- [Document section]:
::::

Data Structures for Databases:Data Structures for Query Processing
Data Structures for Query Processing
Query evaluation is performed in main memory in several steps as outlined in Figure 60.2. Starting with the high-level input query expressed in a declarative language called SQL (see, for example, [2]) the Parser scans, parses, and validates the query.
The goal is to check
whether the query is formulated according to the syntax rules of the language supported in the DBMS. The parser also validates that all attribute and relation names are part of the database schema that is being queried.
The parser produces a parse tree which serves as input to the Query Translation and Rewrite module shown underneath the parser. Here the query is translated into an internal representation, which is based on the relational algebra notation [1]. Besides its compact form, a major advantage of using relational algebra is that there exist transformations (re- write rules) between equivalent expressions to explore alternate, more efficient forms of the same query. Different algebraic expressions for a query are called logical query plans and are represented as expression trees or operator trees. Using the re-write rules, the initial logical query plan is transformed into an equivalent plan that is expected to execute faster. Query re-writing is guided by heuristics which help reduce the amount of intermediary work that must be performed by the query in order to arrive at the same result.

::::

- [Dataset extract]:
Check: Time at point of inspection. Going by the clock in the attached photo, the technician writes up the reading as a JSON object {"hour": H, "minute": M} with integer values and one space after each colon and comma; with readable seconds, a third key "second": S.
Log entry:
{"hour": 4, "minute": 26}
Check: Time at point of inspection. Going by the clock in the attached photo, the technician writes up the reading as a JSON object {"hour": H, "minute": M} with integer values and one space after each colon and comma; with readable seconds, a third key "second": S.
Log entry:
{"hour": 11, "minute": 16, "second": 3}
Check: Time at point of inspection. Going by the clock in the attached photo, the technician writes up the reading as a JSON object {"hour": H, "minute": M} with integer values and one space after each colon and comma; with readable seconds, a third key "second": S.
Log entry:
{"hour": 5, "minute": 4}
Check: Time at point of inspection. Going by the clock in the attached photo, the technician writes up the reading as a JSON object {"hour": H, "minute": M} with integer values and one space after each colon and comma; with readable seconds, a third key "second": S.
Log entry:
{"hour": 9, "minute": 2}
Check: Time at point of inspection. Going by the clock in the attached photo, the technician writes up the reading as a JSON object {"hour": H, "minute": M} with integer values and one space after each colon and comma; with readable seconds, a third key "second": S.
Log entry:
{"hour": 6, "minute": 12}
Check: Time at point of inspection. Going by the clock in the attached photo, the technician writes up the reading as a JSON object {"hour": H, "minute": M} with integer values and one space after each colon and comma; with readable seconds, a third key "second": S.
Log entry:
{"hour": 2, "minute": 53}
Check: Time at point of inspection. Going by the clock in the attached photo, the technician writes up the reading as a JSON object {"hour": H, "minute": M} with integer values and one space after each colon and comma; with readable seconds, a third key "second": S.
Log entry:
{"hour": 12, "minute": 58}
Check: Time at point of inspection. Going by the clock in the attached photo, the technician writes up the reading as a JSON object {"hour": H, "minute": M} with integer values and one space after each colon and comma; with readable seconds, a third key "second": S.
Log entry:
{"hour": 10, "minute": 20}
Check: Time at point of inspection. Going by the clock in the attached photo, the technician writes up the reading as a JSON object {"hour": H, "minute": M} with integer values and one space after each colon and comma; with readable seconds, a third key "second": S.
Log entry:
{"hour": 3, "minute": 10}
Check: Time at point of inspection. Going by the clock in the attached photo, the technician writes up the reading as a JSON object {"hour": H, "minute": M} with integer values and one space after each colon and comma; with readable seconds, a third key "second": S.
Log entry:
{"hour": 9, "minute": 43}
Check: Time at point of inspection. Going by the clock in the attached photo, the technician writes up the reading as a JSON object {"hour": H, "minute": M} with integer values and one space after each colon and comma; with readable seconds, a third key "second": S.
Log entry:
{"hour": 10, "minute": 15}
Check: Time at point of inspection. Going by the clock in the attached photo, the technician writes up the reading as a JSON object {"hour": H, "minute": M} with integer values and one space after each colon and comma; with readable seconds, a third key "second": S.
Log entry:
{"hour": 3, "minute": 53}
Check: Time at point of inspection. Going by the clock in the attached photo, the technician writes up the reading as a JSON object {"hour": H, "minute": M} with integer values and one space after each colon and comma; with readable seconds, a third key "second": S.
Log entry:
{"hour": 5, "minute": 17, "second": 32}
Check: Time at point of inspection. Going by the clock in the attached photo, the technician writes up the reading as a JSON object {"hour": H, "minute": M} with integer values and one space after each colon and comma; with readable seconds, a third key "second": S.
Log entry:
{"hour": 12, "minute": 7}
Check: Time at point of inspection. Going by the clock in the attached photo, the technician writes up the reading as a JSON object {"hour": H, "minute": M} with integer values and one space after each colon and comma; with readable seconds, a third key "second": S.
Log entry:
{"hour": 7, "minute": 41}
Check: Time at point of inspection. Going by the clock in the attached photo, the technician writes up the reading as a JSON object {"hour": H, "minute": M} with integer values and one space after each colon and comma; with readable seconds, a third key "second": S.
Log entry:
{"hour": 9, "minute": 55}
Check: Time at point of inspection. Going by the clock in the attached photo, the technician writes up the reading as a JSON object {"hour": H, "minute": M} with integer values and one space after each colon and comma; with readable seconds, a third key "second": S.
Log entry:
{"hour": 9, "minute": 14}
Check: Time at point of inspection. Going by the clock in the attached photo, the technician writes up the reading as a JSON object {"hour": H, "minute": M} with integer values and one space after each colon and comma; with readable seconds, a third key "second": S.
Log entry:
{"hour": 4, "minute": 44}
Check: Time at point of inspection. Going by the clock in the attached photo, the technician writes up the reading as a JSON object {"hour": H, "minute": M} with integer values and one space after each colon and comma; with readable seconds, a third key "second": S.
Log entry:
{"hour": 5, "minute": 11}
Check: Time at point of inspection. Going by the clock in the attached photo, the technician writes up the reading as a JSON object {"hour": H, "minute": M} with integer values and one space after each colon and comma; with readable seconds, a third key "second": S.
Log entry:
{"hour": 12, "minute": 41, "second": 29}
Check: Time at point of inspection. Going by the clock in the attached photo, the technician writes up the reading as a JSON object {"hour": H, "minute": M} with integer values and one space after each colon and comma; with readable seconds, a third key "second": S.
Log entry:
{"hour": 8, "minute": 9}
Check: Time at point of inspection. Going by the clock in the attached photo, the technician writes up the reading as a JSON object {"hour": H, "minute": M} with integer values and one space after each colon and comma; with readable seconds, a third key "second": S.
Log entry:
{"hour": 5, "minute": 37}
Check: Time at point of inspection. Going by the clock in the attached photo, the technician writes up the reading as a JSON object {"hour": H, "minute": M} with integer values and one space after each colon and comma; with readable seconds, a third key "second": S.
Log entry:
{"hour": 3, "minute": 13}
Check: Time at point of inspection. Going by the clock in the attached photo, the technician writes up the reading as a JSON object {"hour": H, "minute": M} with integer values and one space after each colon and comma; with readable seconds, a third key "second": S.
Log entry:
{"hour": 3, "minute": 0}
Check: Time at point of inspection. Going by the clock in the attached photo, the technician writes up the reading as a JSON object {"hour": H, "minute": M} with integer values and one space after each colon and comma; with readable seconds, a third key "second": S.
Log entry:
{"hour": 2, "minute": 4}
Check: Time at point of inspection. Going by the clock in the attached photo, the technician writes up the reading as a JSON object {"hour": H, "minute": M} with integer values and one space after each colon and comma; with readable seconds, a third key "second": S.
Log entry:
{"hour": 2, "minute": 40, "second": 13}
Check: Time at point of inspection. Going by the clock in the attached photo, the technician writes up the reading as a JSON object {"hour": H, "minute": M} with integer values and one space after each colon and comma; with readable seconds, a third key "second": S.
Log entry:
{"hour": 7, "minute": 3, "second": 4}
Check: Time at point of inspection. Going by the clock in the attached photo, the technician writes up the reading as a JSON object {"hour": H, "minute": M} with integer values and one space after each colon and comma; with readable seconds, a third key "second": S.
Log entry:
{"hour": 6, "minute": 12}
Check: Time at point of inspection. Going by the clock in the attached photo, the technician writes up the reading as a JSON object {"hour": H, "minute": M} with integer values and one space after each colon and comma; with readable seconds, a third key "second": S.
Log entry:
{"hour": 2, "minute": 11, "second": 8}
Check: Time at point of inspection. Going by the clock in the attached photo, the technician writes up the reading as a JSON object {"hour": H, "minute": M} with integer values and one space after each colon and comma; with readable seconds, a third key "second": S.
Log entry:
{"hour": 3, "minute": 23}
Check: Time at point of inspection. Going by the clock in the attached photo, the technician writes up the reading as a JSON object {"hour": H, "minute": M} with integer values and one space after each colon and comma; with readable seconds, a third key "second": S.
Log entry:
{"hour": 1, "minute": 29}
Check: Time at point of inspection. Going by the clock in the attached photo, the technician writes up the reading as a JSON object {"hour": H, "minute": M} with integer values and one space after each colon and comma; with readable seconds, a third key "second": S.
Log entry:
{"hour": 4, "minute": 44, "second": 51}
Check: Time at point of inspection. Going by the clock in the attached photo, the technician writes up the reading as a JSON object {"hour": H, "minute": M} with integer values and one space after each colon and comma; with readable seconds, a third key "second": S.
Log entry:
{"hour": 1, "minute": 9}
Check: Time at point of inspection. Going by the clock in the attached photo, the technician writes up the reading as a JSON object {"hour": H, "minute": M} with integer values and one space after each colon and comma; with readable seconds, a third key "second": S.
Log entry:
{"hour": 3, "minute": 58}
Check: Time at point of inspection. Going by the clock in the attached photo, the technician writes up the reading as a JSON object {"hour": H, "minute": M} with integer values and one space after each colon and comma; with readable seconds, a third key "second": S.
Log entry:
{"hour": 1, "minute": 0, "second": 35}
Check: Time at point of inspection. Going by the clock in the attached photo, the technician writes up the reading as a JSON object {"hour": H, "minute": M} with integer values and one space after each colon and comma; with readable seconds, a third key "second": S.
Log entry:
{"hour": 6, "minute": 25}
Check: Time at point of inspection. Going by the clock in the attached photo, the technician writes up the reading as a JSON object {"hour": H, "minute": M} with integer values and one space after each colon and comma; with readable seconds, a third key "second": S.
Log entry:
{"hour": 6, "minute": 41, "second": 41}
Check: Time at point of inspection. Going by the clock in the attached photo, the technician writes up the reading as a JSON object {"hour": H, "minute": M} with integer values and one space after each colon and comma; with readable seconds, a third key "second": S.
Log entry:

::::

- [Set tasks]:
A – Which three actions does the query processing passage say the Parser performs on the input query?
B – In the query processing passage, what are the different algebraic expressions for a query called?
C – Continue the query processing passage from its final sentence.

- [Exercise results]:
A – It scans, parses, and validates the query.

B – Logical query plans.

C –
A particularly challenging problem is the selection of the best join ordering for queries involving the join of three or more relations. The reason is that the order in which the input relations are presented to a join operator (or any other binary operator for that matter) tends to have an important impact on the cost of the operation. Unfortunately, the number of candidate plans grows rapidly when the number of input relations grows.
The outcome of the query translation and rewrite module is a set of “improved” logical query plans representing different execution orders or combinations of operators of the original query. The Physical Plan Generator converts the logical query plans into physical query plans which contain information about the algorithms to be used in computing the relational operators represented in the plan. In addition, physical query plans also contain information about the access methods available for each relation. Access methods are ways of retrieving tuples from a table and consist of either a file scan (i.e., a complete retrieval of all tuples) or an index plus a matching selection condition. Given the many different
options for implementing relational operators and for accessing the data, each logical plan may lead to a large number of possible physical plans. Among the many possible plans, the physical plan generator evaluates the cost for each and chooses the one with the lowest overall cost.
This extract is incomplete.